Tonight my family went to town's annual tree lighting. It was nice. The 8th grade band was out there preforming. There was also a local dance group doing ballet at one point. The line to see Santa was LONG. We skipped it. The vendors were neat and their prices were VERY affordable! What a nice surprise! The FREE horse and cart rides were a hit with the kids too. There was even a live nativity.
My husband and I took our kids and met my mom, my sisters, and their families. At one point I looked at our little gathering and smiled. The kids were running around playing, laughing, squealing. The adults gathered talking. Baby bean eating a cookie in her stroller. And I thought, "He would have loved this."
I think of him often through out the year. It's been over 20 years since my father's death. And even though I'm not an 11 yr old little girl anymore, it still effects me. In so many ways.
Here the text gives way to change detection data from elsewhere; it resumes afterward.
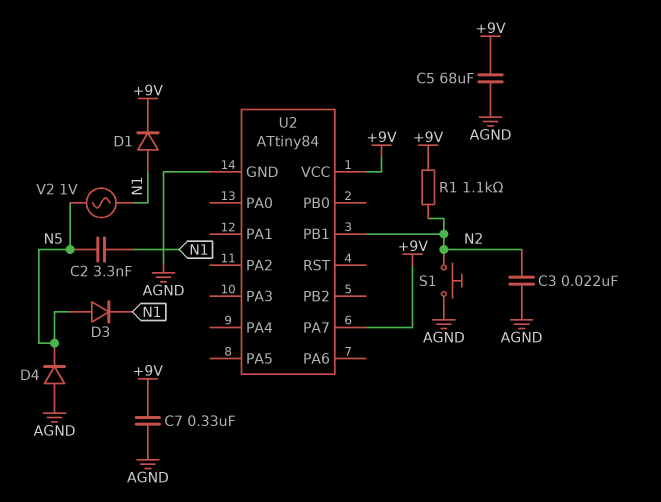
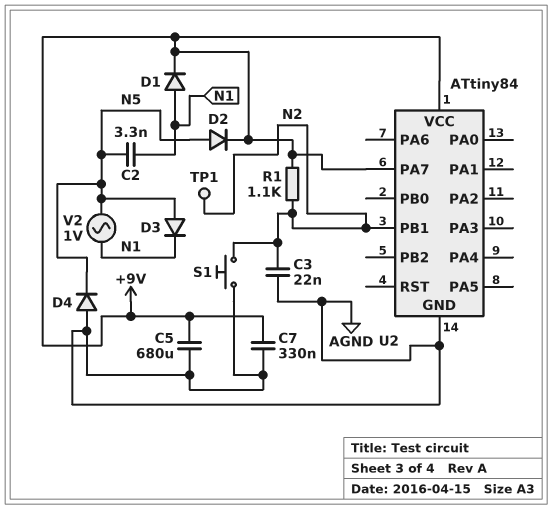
C5: 68uF (+9V, AGND) -> 680uF (+9V, AGND)
D2: none -> diode (A N5, K +9V)
TP1: none -> test point (N2)

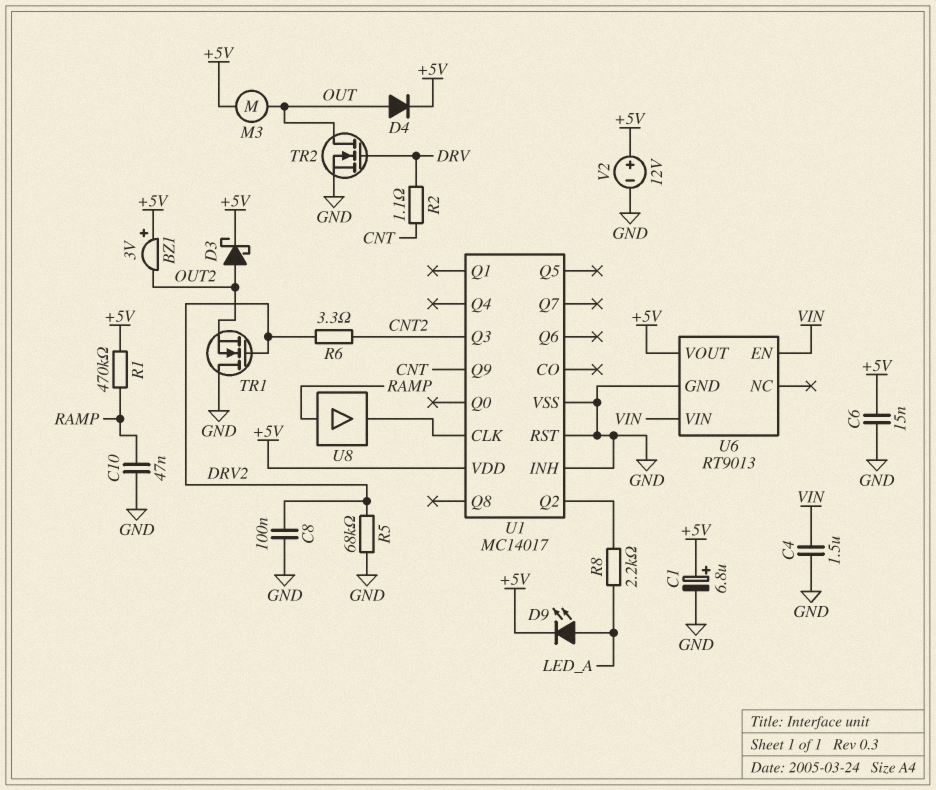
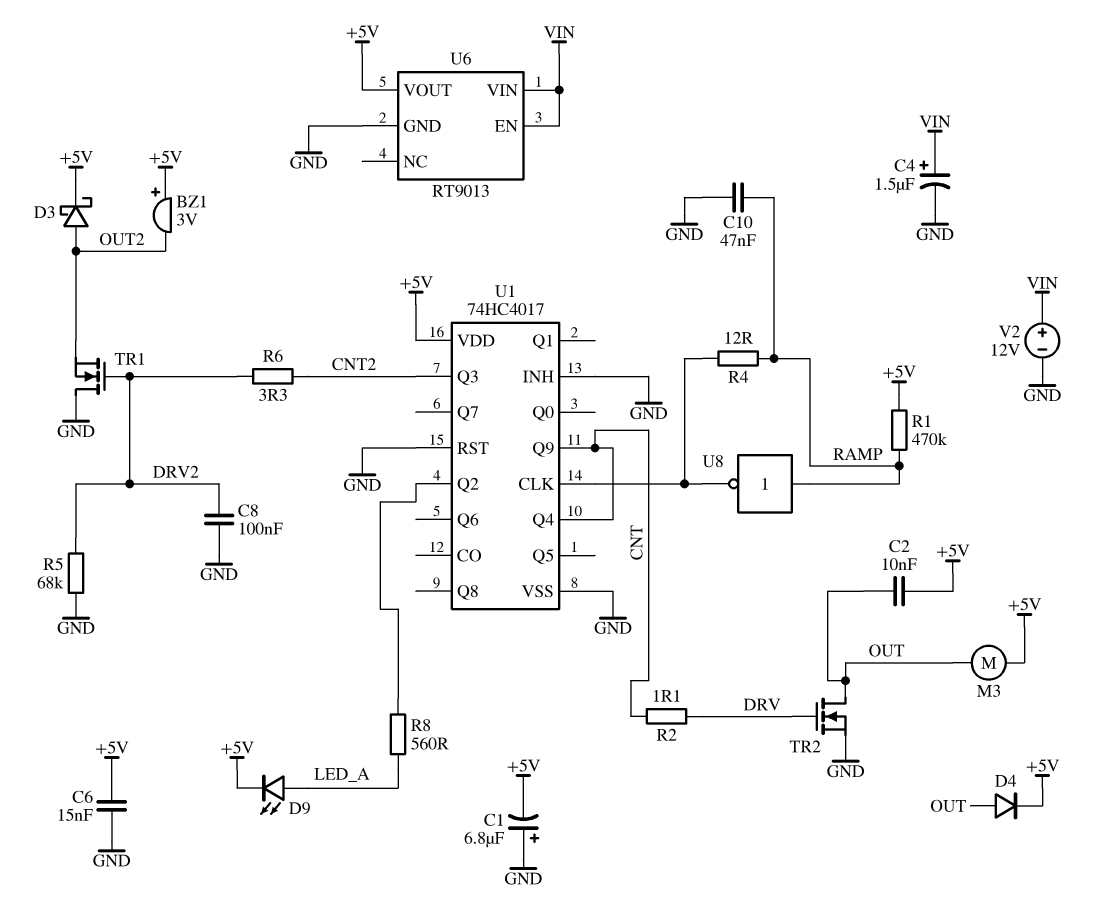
C1: 6.8uF (plus +5V, minus GND) -> 6.8uF (plus GND, minus +5V)
C2: none -> 10nF (+5V, OUT)
C4: 1.5uF (GND, VIN) -> 1.5uF (plus VIN, minus GND)
R4: none -> 12 (RAMP, U1/CLK)
R8: 2.2k (LED_A, U1/Q2) -> 560 (LED_A, U1/Q2)
U1: MC14017 -> 74HC4017
U1 pin Q4: none -> CNT
U8: buffer (in RAMP, out U1/CLK) -> NOT (in RAMP, out U1/CLK)
V2: 12V (plus +5V, minus GND) -> 12V (plus VIN, minus GND)

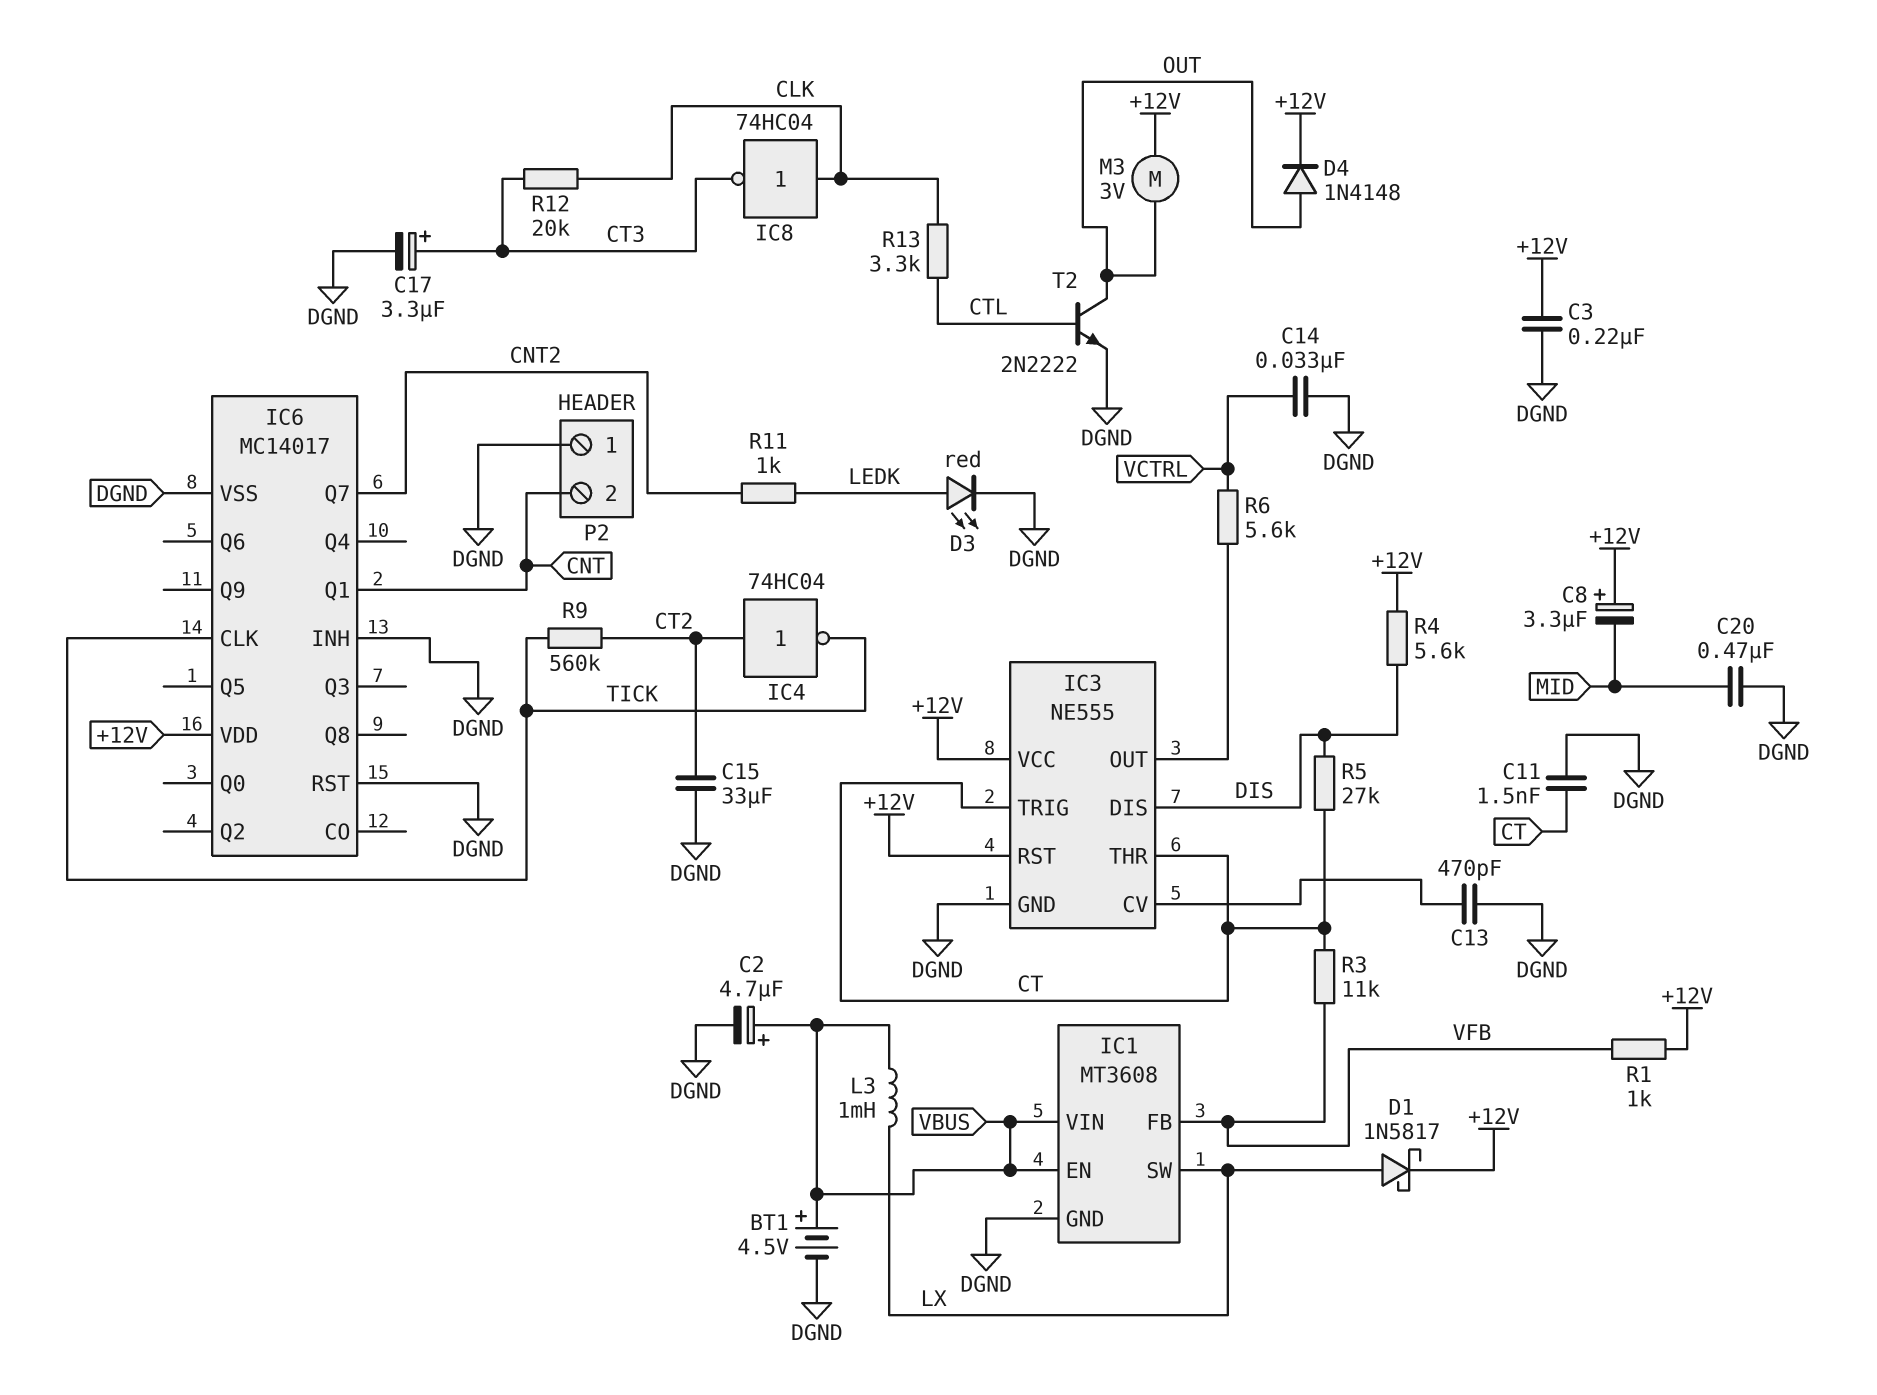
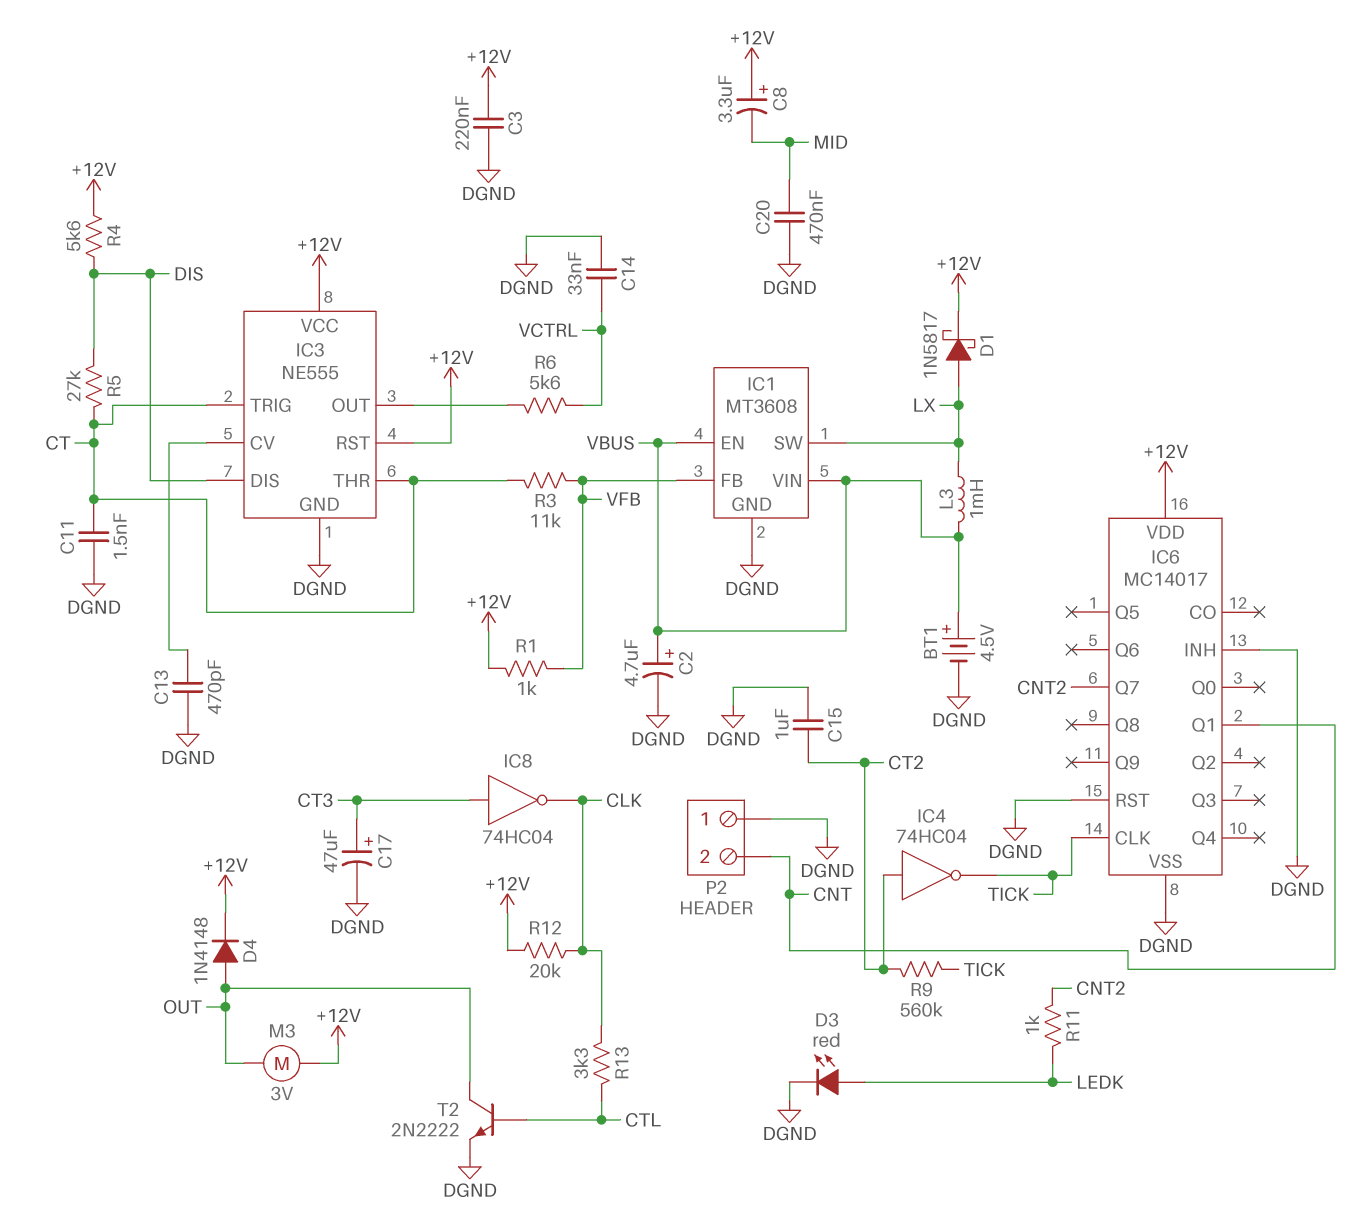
C15: 33uF (CT2, DGND) -> 1uF (CT2, DGND)
C17: 3.3uF (plus CT3, minus DGND) -> 47uF (plus CT3, minus DGND)
IC8: NOT 74HC04 (in CLK, out CT3) -> NOT 74HC04 (in CT3, out CLK)
R12: 20k (CLK, CT3) -> 20k (+12V, CLK)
I have a surgery coming up. And I'm writing letters to my girls, just in case. I want to cram as much family time in as I can in the next two weeks...just in case. My husband thinks I'm being a bit silly. But I didn't expect my reaction to that. I didn't expect the answer I gave or the tears that welled up in my eyes when I said it. I told him that you never can tell. You have to plan for everything. My father didn't expect to check into the hospital to die. I had NO idea that was at the core of all of this. I thought it was past medical problems (which do have there merits). But wow...what surprise.
Then tonight, seeing my family all together, enjoying the holidays....
I miss you Dad. I have made mistakes. I have. But I hope as a whole, you would have been proud of me. This time of year is always hard. I know how much you would have loved to have been here. I know how much joy your granddaughters would have brought you. I love you dearly, Dad. I always will. I miss you.